For younger Indigenous listeners, this visibility matters enormously. Growing up without seeing or hearing yourself reflected in popular culture does something to a person. Having that change — even partially, even imperfectly — does something too.

"When I first heard a song that sounded like my community, I cried," says Amara Swiftwind, a 19-year-old Choctaw Nation citizen from Oklahoma who runs an Indigenous music blog. "It sounds dramatic, but it wasn't. It was just real."

The Authenticity Question Nobody Agrees On

Not everyone in Indigenous communities is cheering every fusion experiment, and that's worth saying out loud. Concerns about which elements of ceremony or sacred song can be shared publicly — and which should not — are serious and ongoing. Different nations have different protocols. Different families hold different knowledge. What one artist considers an act of cultural celebration, another may see as a boundary crossed.

Most of the artists navigating this space are deeply aware of it.

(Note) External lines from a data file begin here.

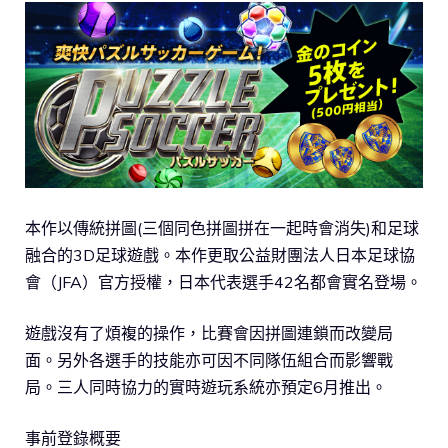
本作以傳統拼圖(三個同色拼圖拼在一起時會消失)和足球
融合的3D足球遊戲。本作更取公益財團法人日本足球協
會（JFA）官方授權，日本代表選手42名都會實名登場。
遊戲沒有了煩複的操作，比賽會因拼圖連鎖而改變局
面。另外各選手的技能亦可因不同隊伍組合而影響戰
局。三人同時協力的實時遊玩系統亦預定6月推出。
事前登錄概要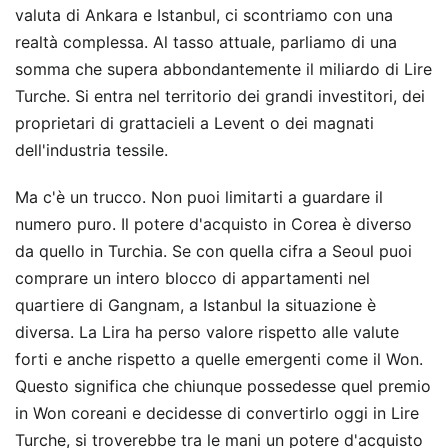
valuta di Ankara e Istanbul, ci scontriamo con una
realtà complessa. Al tasso attuale, parliamo di una
somma che supera abbondantemente il miliardo di Lire
Turche. Si entra nel territorio dei grandi investitori, dei
proprietari di grattacieli a Levent o dei magnati
dell'industria tessile.
Ma c'è un trucco. Non puoi limitarti a guardare il
numero puro. Il potere d'acquisto in Corea è diverso
da quello in Turchia. Se con quella cifra a Seoul puoi
comprare un intero blocco di appartamenti nel
quartiere di Gangnam, a Istanbul la situazione è
diversa. La Lira ha perso valore rispetto alle valute
forti e anche rispetto a quelle emergenti come il Won.
Questo significa che chiunque possedesse quel premio
in Won coreani e decidesse di convertirlo oggi in Lire
Turche, si troverebbe tra le mani un potere d'acquisto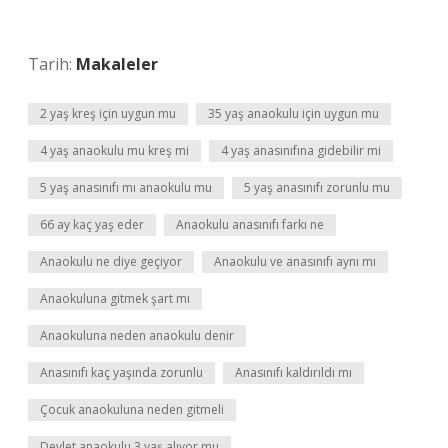
Tarih:
Makaleler
2 yaş kreş için uygun mu
35 yaş anaokulu için uygun mu
4 yaş anaokulu mu kreş mi
4 yaş anasınıfına gidebilir mi
5 yaş anasınıfı mı anaokulu mu
5 yaş anasınıfı zorunlu mu
66 ay kaç yaş eder
Anaokulu anasınıfı farkı ne
Anaokulu ne diye geçiyor
Anaokulu ve anasınıfı aynı mı
Anaokuluna gitmek şart mı
Anaokuluna neden anaokulu denir
Anasınıfı kaç yaşında zorunlu
Anasınıfı kaldırıldı mı
Çocuk anaokuluna neden gitmeli
Devlet anaokulu 3 yaş alıyor mu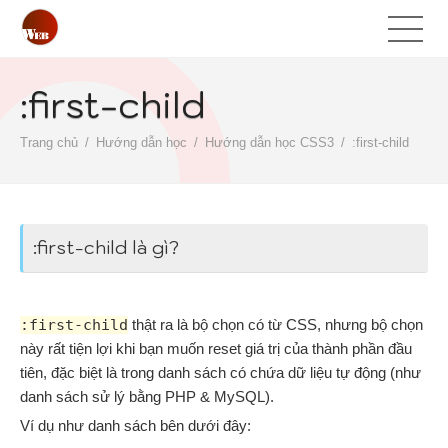
:first-child
Trang chủ
Hướng dẫn học
Hướng dẫn học CSS3
:first-child
:first-child là gì?
:first-child
thật ra là bộ chọn có từ CSS, nhưng bộ chọn
này rất tiện lợi khi bạn muốn reset giá trị của thành phần đầu
tiên, đặc biệt là trong danh sách có chứa dữ liệu tự động (như
danh sách sử lý bằng PHP & MySQL).
Ví dụ như danh sách bên dưới đây: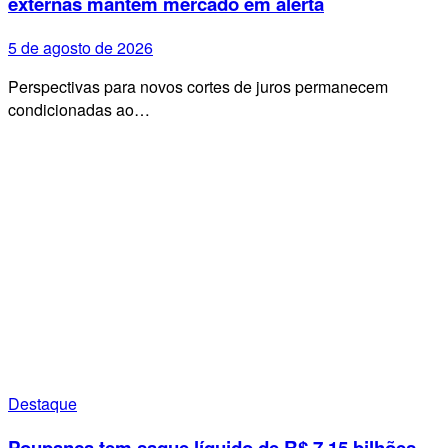
externas mantêm mercado em alerta
5 de agosto de 2026
Perspectivas para novos cortes de juros permanecem
condicionadas ao…
Destaque
Poupança tem saque líquido de R$ 7,15 bilhões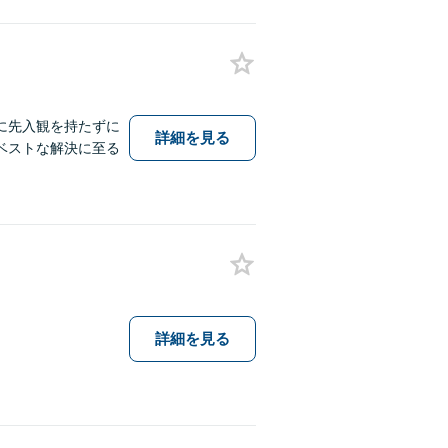
に先入観を持たずに
詳細を見る
ベストな解決に至る
詳細を見る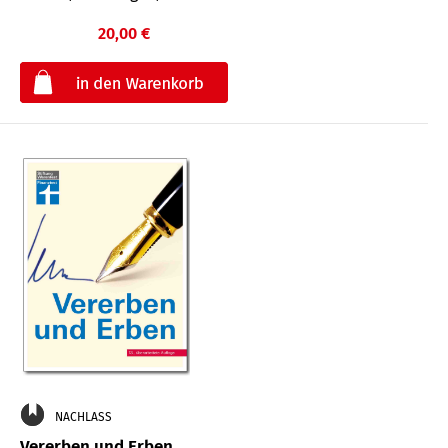
20,00 €
€
NACHLASS
Vererben und Erben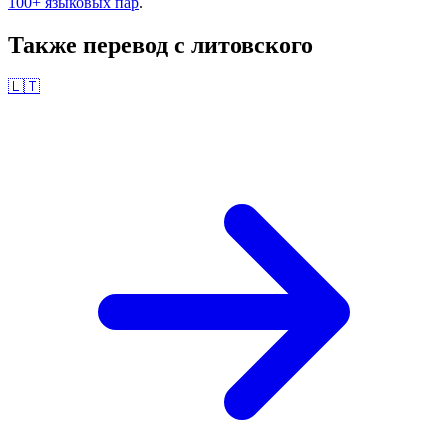
100+ языковых пар
.
Также перевод с
литовского
🇱🇹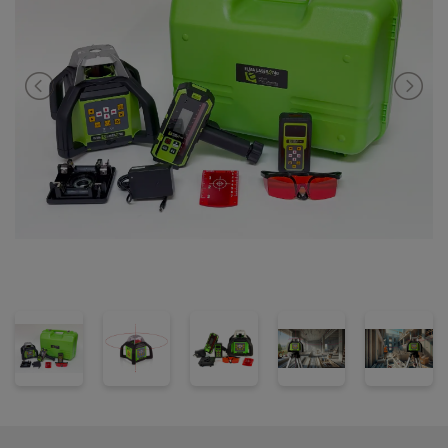
•
Komplet sæt med fjernbetjening og sensor m.m.
•
Lang rækkevidde i dagslys med sensor
•
Fjernbetjening til indstilling på afstand
•
Højkvalitets laserdiode for bedste synlighed
•
Robust transportkuffert
•
Elektronisk nivellering for højeste præcision
Leveringsomfang
R740 rotationslaser, R117 modtager, R174 fjernbetjening,
aftageligt Li-Ion batteri, oplader, laserbriller og målplade for
øget synlighed – komplet sæt i robust transportkuffert.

Many consult with elders before incorporating ceremonial elements into recordings. Some deliberately keep certain instruments or chants out of their public-facing work, reserving them for community contexts. Others have built their entire artistic identity around that line — working right up to it without crossing over.

"I know what belongs to the public and what belongs to the people," says one Pueblo artist who asked not to be named. "And I know the difference because my grandma told me. That's how it's supposed to work."

A Movement That Sounds Like Home

What ties all of these artists together — across genres, generations, and nations — is something harder to quantify than streams or follower counts. It's the sense that music is doing what it has always done in Indigenous communities: holding things together. Carrying memory. Making space for grief and joy to exist in the same room.

The powwow isn't disappearing. But it's also no longer the only place where that work happens. It's happening in recording studios in Albuquerque and Minneapolis. In bedroom productions on reservations with spotty internet. In sold-out venues where the crowd is half Native and half not, and everyone leaves knowing something they didn't before.

That's what these artists are building: a soundtrack for a culture that is, against all odds and despite everything, still here — and making noise about it.